Carbohydrates are a crucial fuel source for the body, offering several benefits:

  • Enhanced Efficiency
    Carbohydrates require less oxygen to convert into energy compared to protein or fat. This makes them the body’s preferred fuel source, particularly during high-intensity exercise when oxygen availability is limited.
  • Brain and Nervous System Support
    Low blood glucose levels can lead to irritability, disorientation, and lethargy. Consuming carbohydrates helps maintain optimal blood sugar levels, ensuring clear thinking and proper nervous system function.
  • Fat Metabolism
    The body requires some carbohydrates to effectively burn fat for energy. Limited dietary carbohydrates can hinder this process, despite abundant fat reserves.
  • Preserving Muscle Mass
    Adequate carbohydrate intake prevents the body from using protein (from muscle or dietary sources) as fuel. This allows protein to perform its primary functions: building, maintaining, and repairing tissues, along with synthesizing vital molecules like hormones, enzymes, and neurotransmitters.

Fat: A Valuable Energy Source for Fitness and Beyond

Fat plays a significant role in supporting an active lifestyle:

  • Energy Density
    Fat offers more than double the potential energy per gram compared to protein and carbohydrates. This concentrated source of energy can be beneficial for various activities.
  • Fueling Low-Intensity Exercise
    During rest and low to moderate intensity exercise (below 65% of aerobic capacity), fat contributes significantly to meeting muscle fuel needs.
  • Endurance Enhancement
    As exercise duration increases and intensity tends to decrease (allowing for more oxygen availability), fat becomes the primary fuel source. This spares stored carbohydrates (glycogen) and delays fatigue, allowing for longer exercise sessions.

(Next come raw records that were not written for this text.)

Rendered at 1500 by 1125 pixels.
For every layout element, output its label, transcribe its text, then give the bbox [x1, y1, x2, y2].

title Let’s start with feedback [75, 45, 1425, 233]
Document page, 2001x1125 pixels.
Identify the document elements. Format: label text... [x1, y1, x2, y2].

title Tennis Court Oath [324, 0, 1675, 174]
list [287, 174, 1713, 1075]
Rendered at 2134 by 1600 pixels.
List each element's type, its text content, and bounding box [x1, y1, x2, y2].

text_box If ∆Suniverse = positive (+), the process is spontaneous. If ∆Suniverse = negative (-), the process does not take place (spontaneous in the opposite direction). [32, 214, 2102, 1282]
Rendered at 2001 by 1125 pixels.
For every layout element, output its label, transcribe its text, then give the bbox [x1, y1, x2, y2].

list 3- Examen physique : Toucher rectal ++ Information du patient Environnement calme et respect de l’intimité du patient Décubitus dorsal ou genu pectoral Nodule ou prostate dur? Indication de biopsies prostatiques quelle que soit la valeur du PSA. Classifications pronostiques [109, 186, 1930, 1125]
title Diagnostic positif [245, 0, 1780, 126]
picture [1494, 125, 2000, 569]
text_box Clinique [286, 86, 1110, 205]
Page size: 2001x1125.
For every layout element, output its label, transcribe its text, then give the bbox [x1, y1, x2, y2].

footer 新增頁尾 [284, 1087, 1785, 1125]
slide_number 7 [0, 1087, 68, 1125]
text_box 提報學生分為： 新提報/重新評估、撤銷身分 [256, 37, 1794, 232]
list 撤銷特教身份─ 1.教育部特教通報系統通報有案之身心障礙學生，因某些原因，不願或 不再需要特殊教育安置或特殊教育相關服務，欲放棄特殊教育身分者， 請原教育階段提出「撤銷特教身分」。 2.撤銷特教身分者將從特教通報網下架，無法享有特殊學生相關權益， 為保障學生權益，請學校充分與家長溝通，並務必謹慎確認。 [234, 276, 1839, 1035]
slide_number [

Protein: Essential for Muscle and Beyond

While not a primary fuel source, protein plays a crucial role during exercise and overall health:

  • Energy Source During Extended Exercise
    As prolonged exercise depletes muscle glycogen stores, typically in later stages of endurance activities, the body utilizes amino acids from skeletal muscle protein. These converted amino acids can provide up to 15% of the energy required.
  • Energy Source in Calorie or Carbohydrate Deficient Diets
    When daily calorie or carbohydrate intake falls short of the body’s needs, protein is used for energy. This breakdown can lead to a loss of lean muscle mass.


  • Our body uses carbohydrates, fats, and proteins for energy. These are broken down and turned into ATP, the fuel that powers our muscles and organs.
  • Carbohydrates are the preferred fuel source, especially during intense exercise. They are stored as glycogen in the liver and muscles.
  • Fat is a more concentrated energy source than carbohydrates and protein. Our body has nearly unlimited fat stores, but it takes more oxygen to burn fat for energy.
  • Protein is typically not used for energy, but in cases of low calorie intake or depleted glycogen stores, muscles can be broken down to provide energy.
  • Consuming a balanced diet with adequate carbohydrates is important to avoid muscle breakdown and optimize endurance exercise.